Quintain has closed an £800 million corporate development facility with three North American lenders, securing finance for the next five years for the development of its masterplan at Wembley Park in north London.
The facility is split into a £560 million, five-year revolving senior loan which has been provided by Wells Fargo and US insurer AIG, and £240 million of mezzanine from Canadian Pension Plan Investment Board.
The hybrid loan is secured at the corporate level by Quintain shares and by a mortgage against existing assets. The finance will be used to repay a £425 million Wells Fargo bridge loan, and will be drawn down for the next phases of the 85-acre Wembley development which includes 4,850 homes, more than a third of which will be affordable, with many available to rent through Quintain’s private rented sector business Tipi, plus additional commercial space.
Quintain was acquired by Lone Star Real Estate Fund IV in September 2015, financed by the Wells Fargo bridge, and its strategy now is to focus on Wembley Park and sell off the rest of the company’s portfolio.
Simon Carter, finance director of Quintain, said: “We understand that this may be the biggest UK development and PRS financing this year.
He added: “This is to finance the whole group, and importantly for us, Wembley, in one go, giving us the flexibility for development. The senior loan is fully revolving and that allows us to recycle capital efficiently as we sell assets from our non-core portfolio.”
Catherine Webster, Quintain’s strategic finance and investment director, said the mezzanine tranche had also been structured so that it can be drawn down, incrementally over three years.
Carter said he was unable to comment on the pricing of the new debt: “But we believe it is a competitive package given it is both funding development and the corporate, and we are raising all the money up front.”
As buildings are completed over the next few years, they are likely to be refinanced. “Once we have completed each project we can refinance with longer-term asset-specific debt,” Webster said.
Quintain’s revised plans for Wembley Park, which won consent from Brent Council in May, involve investing between £800 million and £1 billion over the next five years to transform it from a world class events destination into a London neighbourhood with new homes, shops, work space and public spaces as well as the stadium.
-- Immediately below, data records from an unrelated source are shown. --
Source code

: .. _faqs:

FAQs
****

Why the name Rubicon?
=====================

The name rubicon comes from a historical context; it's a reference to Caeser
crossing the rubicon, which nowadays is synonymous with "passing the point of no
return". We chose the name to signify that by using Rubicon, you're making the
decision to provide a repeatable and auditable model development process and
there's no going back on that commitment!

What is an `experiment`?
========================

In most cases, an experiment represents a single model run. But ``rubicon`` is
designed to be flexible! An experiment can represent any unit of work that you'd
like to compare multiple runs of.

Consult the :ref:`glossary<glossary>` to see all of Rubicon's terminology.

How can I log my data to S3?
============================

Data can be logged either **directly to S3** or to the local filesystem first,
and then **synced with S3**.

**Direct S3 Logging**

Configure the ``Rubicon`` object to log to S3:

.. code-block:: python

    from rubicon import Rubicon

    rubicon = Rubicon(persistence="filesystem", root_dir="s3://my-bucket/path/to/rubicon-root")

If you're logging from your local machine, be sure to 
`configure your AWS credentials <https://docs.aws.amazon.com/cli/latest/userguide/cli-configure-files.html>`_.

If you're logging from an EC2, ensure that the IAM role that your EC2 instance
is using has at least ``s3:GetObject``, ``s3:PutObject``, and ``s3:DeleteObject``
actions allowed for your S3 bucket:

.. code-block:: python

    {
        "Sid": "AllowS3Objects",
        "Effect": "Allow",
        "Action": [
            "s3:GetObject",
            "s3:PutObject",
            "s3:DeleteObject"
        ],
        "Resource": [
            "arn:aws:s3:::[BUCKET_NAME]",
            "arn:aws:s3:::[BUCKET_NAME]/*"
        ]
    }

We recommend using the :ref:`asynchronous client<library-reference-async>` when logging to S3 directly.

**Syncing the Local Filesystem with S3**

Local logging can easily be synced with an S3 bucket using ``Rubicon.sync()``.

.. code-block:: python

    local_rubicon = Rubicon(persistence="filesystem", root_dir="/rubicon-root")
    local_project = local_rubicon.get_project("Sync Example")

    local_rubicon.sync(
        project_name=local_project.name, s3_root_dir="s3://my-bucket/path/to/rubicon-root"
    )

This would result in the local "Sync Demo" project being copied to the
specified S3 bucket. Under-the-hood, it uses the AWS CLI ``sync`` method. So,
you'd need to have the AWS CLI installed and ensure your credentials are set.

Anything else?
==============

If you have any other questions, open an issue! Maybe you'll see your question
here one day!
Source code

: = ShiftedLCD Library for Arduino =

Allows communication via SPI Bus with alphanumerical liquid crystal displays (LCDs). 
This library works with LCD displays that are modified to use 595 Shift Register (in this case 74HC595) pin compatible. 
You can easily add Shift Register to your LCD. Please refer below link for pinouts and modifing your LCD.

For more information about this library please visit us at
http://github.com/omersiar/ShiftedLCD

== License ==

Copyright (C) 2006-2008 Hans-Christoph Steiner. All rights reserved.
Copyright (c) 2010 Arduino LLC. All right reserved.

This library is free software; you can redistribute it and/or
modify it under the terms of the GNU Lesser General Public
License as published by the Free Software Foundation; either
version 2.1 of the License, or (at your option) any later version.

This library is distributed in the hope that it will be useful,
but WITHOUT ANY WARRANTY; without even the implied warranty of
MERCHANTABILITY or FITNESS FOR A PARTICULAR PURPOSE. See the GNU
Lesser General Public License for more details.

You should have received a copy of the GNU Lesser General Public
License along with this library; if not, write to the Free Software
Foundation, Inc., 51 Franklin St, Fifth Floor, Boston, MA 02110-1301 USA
The company’s strategy is to create additional value through building up a large-scale PRS portfolio.
The site, around the famous Wembley stadium, already includes the Arena performance complex, a Hilton Hotel and the London Designer Outlet shopping village as well as 1000 residential units, with a further 600 under construction. Some 141 PRS apartments under the Tipi brand have been let this year at prices of over £20,000 per annum for two-beds.
It is notable that all three lenders are North American and that they understand the multifamily residential rental market. Wells is a long-time relationship lender of Lone Star, and AIG has also participated in loan-on-loan financings which the private equity firm has raised on European non-performing loan portfolio acquisitions in the last four years.
Carter worked with CCPIB on a financing of the Hercules UK retail warehouse fund when he was at British Land.
Max Sinclair, head of UK commercial real estate, Wells Fargo said: “We were delighted to support our long-standing client Lone Star in their acquisition of Quintain last year. Arranging this new, longer term facility alongside AIG marks the next phase in our continued support and assists Quintain in executing their vision and strategy for Wembley. Supporting the creation of a living community with PRS at its heart plays to the strengths of Wells Fargo’s multi-family experience in the U.S.”
Geoff Souter, Managing Director, Head of Private Real Estate Debt, CPPIB said: “We are pleased to support Quintain and Lone Star in the work they are doing to redevelop the area surrounding Wembley Stadium into one of London’s most exciting destinations to live, shop and work.
Wells Fargo is agent and AIG and Wells Fargo were co-arrangers for the senior loan.